Silvia Minardi, presidente del Lend, l'associazione Lingua e nuova didattica che riunisce oltre 2mila insegnanti italiani boccia la riforma sul fronte delle lingue straniere. «Si è annunciato un potenziamento – sottolinea – mentre si assiste a un loro depotenziamento. Non è possibile pensare che si possano raggiungere gli stessi obiettivi di prima diminuendo le ore». Mentre il segretario generale della Cisl Scuola, Francesco Scrima, evidenzia che «le lingue straniere vengono sacrificate sull'altare della riduzione del monte orario. Questo rischia di essere un forte handicap per gli studenti».
Con le nuove norme i licei dovranno dire addio anche alle sezioni bilingue. È il caso del Cavour di Roma: «Ma noi siamo comunque soddisfatti del nuovo quadro orario con più matematica, fisica e scienze naturali – dice il preside Gian Giuseppe Contessa –. Questo non è un liceo linguistico. Chi non è interessato può andare da un'altra parte». Dalla loro le scuole avranno però alcuni margini di manovra: la riforma assegna uno spazio di autonomia per la personalizzazione dei percorsi formativi (dal 20 a 30% dell'orario).
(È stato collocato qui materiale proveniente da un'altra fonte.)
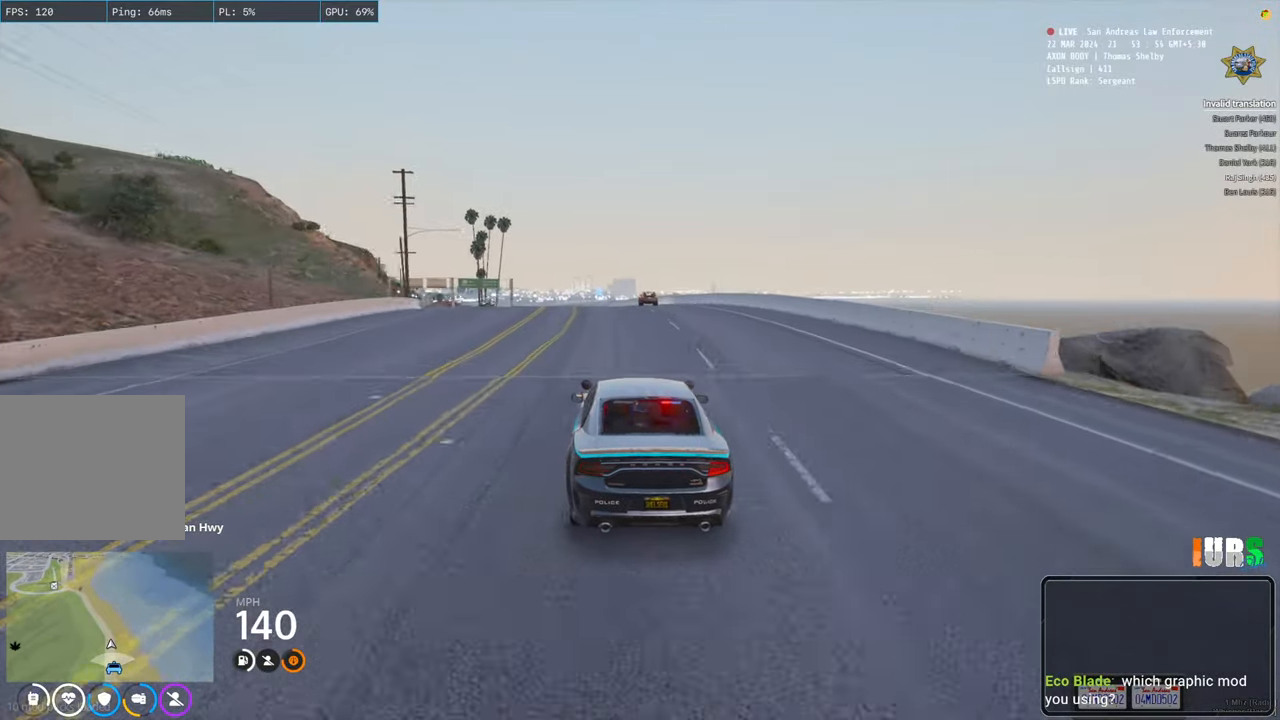
{"keys": [], "events": [[67, "a", "down"], [150, "a", "up"], [350, "w", "up"]]}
Anche per l'inglese una chance in più.
Ugualmente contraria al disfattismo è Maria Concetta Guerrera, preside dello scientifico Leonardo di Milano. «I profili restano gli stessi della riforma Moratti – dice –. Faremo i conti con una risorsa-tempo diversa e con i nuovi vincoli per raggiungere gli stessi obiettivi».